_Extracted entries_:
⁂

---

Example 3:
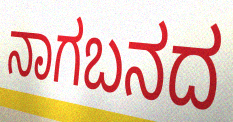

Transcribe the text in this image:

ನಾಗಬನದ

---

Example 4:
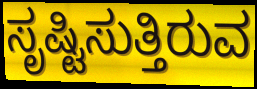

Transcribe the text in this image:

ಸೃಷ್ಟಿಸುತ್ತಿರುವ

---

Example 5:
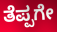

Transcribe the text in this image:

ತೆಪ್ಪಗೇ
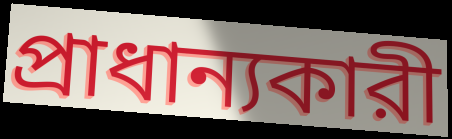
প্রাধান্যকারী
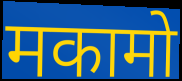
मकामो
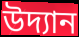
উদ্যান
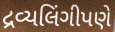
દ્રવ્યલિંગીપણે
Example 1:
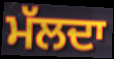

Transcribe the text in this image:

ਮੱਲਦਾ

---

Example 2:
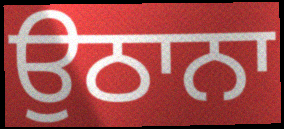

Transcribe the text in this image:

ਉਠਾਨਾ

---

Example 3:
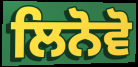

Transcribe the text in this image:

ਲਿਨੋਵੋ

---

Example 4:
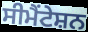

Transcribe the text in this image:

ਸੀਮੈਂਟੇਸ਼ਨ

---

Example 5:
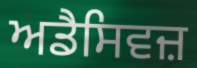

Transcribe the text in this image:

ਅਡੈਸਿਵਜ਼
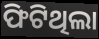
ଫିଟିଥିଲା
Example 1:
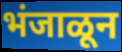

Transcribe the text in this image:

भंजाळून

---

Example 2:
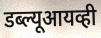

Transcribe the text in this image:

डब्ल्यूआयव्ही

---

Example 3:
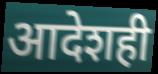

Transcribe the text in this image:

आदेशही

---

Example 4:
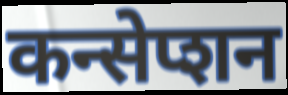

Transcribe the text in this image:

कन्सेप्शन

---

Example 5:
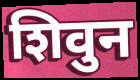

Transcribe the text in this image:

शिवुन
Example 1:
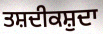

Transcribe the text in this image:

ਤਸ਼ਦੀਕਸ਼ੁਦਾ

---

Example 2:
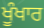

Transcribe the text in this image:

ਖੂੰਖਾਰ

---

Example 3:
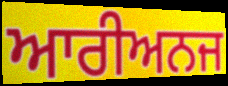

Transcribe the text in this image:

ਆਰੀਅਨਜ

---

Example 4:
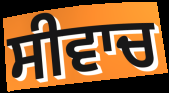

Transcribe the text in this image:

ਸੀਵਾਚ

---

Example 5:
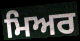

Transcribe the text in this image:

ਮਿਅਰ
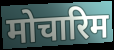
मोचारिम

⁂

_Your goal_: Please transcribe all of the entries word for word, with the pictures left out.

_Finished exercise_:
---

Example 3:

Transcribe the text in this image:

ನಾಗಬನದ

---

Example 4:

Transcribe the text in this image:

ಸೃಷ್ಟಿಸುತ್ತಿರುವ

---

Example 5:

Transcribe the text in this image:

ತೆಪ್ಪಗೇ
প্রাধান্যকারী
मकामो
উদ্যান
દ્રવ્યલિંગીપણે
Example 1:

Transcribe the text in this image:

ਮੱਲਦਾ

---

Example 2:

Transcribe the text in this image:

ਉਠਾਨਾ

---

Example 3:

Transcribe the text in this image:

ਲਿਨੋਵੋ

---

Example 4:

Transcribe the text in this image:

ਸੀਮੈਂਟੇਸ਼ਨ

---

Example 5:

Transcribe the text in this image:

ਅਡੈਸਿਵਜ਼
ଫିଟିଥିଲା
Example 1:

Transcribe the text in this image:

भंजाळून

---

Example 2:

Transcribe the text in this image:

डब्ल्यूआयव्ही

---

Example 3:

Transcribe the text in this image:

आदेशही

---

Example 4:

Transcribe the text in this image:

कन्सेप्शन

---

Example 5:

Transcribe the text in this image:

शिवुन
Example 1:

Transcribe the text in this image:

ਤਸ਼ਦੀਕਸ਼ੁਦਾ

---

Example 2:

Transcribe the text in this image:

ਖੂੰਖਾਰ

---

Example 3:

Transcribe the text in this image:

ਆਰੀਅਨਜ

---

Example 4:

Transcribe the text in this image:

ਸੀਵਾਚ

---

Example 5:

Transcribe the text in this image:

ਮਿਅਰ
मोचारिम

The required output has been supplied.